Hank spluttered and began to laugh, the hearty expulsions of mirth cutting out as his phone attempted to filter the volume. He laughed for so long that Oliver first rolled his eyes, then shook his head, then jumped to his feet in exasperation as he shouted, “Hank, get a hold of yourself. I just want a little help here.”
Hank stifled his laughter just long enough to say, “Oliver, you do realize...” Then he started laughing again. Oliver paced the hotel room a few times, then settled down on the foot of the bed and began to remove his boots while he waited for Hank to collect himself. As Oliver was pulling off his second boot Hank finally said, “Oliver, that’s like asking me for a brief summary of how Ansel Adams influenced landscape photographers, or what Stanley Kubrick had to do with American cinematography. It’s a really big question, Oliver.”
“I know that. Remember that I investigated the possibility of a shard being behind elements of Norse mythology years ago. I encountered Wagner’s works then, but considered them too modern to be worth my time. Now I’m rethinking that assessment.”
“So where should I start?”
“Anything you can give me on Wagner’s source material should be a good start, as well as information related to any particular obsessions of his.”
“Give me a few days. I must get back to my party tonight and I’m in the middle of a delicate Polaroid reconstruction project at the camera shop, but I should have something for you before long,” Hank said.
“Thanks. Just call Amber when you’re done and she’ll come by the shop to pick it up.”
“And you?”
“I’m going to Neuschwanstein castle.”
Oliver disconnected the call and switched to his Twitter app. He selected the secure account that he used for communicating with Amber while out in the field and send her a direct message:
In Germany. Need you to transfer data from Hank to me at some point. New leads on the Norse shard.
It might take Amber some time to reply if she was busy, which was more often the case these days, but Oliver knew he could rely on her to reply. His cousin had grown less involved in his adventures since they had returned together from the jungles of South America. That quest that had been Oliver’s first, and Amber’s only, adventure to recover a relic, and it had had vastly different effects on the two cousins. Amber had returned with the mystery of her parents’ death resolved and a strong impulse to settle down into suburban comfort, while the deadly thrill of the journey had kindled a fiery hunger for exploration in Oliver and set him on his quest to recover the remaining shards. Since then Amber had been both Oliver’s contact in America when he went off on wild adventures across the globe and his touchstone for when a quest showed the potential of going overboard.

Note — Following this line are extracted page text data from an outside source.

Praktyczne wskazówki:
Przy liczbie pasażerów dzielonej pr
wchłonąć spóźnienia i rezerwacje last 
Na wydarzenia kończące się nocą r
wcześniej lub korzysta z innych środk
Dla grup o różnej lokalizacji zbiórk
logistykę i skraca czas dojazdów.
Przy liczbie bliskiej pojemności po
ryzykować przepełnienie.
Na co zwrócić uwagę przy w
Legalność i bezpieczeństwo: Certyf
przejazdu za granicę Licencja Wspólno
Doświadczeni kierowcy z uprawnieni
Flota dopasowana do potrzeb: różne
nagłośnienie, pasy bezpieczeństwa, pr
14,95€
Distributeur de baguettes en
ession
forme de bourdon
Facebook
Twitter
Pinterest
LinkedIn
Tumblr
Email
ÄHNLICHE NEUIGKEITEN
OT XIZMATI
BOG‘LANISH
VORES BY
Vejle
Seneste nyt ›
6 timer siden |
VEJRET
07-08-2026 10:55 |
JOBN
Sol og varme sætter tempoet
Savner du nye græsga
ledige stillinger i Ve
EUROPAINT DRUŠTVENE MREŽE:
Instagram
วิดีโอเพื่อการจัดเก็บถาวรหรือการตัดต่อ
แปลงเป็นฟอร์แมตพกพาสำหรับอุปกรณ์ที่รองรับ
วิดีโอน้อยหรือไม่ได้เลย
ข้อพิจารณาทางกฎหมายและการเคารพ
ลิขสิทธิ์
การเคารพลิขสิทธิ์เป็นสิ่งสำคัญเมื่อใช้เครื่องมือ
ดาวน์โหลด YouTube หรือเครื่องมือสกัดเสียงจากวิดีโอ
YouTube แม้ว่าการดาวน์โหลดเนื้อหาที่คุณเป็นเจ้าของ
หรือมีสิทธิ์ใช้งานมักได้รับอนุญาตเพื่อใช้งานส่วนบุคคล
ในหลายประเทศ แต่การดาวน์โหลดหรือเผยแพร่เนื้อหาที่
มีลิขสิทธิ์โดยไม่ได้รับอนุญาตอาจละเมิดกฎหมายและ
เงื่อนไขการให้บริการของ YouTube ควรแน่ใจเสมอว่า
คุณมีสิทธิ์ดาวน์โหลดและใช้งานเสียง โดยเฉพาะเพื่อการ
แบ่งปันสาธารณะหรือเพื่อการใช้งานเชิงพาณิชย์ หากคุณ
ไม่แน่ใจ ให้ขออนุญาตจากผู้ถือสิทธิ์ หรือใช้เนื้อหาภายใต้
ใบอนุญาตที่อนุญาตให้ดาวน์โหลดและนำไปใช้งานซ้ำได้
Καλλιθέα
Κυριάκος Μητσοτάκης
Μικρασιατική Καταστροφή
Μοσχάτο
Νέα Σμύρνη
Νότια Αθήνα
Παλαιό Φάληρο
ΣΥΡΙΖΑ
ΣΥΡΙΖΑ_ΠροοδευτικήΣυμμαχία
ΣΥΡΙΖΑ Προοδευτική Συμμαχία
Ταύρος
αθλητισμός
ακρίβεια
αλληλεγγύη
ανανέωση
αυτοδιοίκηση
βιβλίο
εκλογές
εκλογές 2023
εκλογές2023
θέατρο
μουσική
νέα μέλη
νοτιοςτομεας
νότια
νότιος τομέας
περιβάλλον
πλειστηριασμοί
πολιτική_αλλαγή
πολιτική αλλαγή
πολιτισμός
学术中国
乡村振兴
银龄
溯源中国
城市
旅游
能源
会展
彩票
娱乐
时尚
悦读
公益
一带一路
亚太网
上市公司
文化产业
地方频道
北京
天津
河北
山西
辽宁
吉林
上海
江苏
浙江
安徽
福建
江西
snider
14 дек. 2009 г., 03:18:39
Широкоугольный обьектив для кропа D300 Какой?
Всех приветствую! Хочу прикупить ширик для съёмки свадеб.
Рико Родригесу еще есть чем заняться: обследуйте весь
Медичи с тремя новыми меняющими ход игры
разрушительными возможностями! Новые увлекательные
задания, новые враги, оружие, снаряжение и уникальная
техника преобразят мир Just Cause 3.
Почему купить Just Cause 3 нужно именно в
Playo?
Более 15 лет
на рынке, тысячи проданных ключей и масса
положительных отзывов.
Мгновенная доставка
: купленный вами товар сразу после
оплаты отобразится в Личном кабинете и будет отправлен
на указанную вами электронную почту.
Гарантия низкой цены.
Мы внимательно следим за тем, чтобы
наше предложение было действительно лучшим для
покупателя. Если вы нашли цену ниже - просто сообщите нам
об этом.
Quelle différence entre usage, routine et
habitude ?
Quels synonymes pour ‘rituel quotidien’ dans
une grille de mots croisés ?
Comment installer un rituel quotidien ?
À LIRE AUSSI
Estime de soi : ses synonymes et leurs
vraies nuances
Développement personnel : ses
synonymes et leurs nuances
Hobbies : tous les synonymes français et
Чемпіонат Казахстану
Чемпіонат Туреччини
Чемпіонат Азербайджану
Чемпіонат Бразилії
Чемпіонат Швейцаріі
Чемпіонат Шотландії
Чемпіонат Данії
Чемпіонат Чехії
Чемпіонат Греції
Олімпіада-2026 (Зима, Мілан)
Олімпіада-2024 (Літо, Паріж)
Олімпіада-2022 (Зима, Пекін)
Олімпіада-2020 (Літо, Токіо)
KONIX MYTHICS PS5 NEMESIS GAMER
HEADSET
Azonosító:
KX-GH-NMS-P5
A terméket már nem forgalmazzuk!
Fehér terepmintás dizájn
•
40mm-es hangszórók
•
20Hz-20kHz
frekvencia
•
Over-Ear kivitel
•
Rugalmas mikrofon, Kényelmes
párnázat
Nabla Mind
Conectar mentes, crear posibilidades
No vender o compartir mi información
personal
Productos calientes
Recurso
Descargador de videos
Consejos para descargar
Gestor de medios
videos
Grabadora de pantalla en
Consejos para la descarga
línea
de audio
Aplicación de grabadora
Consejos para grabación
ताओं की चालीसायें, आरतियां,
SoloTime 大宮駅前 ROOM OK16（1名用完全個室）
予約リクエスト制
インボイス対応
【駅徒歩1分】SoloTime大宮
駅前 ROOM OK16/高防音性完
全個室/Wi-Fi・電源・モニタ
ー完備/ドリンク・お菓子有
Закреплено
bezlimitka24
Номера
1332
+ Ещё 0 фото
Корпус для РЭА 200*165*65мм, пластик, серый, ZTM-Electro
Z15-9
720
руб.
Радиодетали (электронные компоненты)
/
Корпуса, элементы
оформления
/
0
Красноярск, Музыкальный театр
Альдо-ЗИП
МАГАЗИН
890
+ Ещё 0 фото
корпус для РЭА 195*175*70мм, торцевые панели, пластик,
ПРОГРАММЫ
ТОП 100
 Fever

Oliver stepped into the cramped bathroom and cranked the shower to full heat, then began undressing. The stitches on his shoulder ached as he pulled his undershirt shirt over his head and, with frustrated glance at the bloodstained fabric, threw it into the trash can beside the bed. Normally he would have been more circumspect about disposing of bloodied, or otherwise suspicious, gear, but both his presence and injury during the attack at the Marby home were on record with the Munich police, so he wasn’t overly concerned about the maids reporting the discovery of a bloody shirt in his room. By the time he finished undressing steam was beginning to billow out of the bathroom. He checked his phone, still no message from Amber, and strode through the steam to wash the aches and filth of the day from his abused body.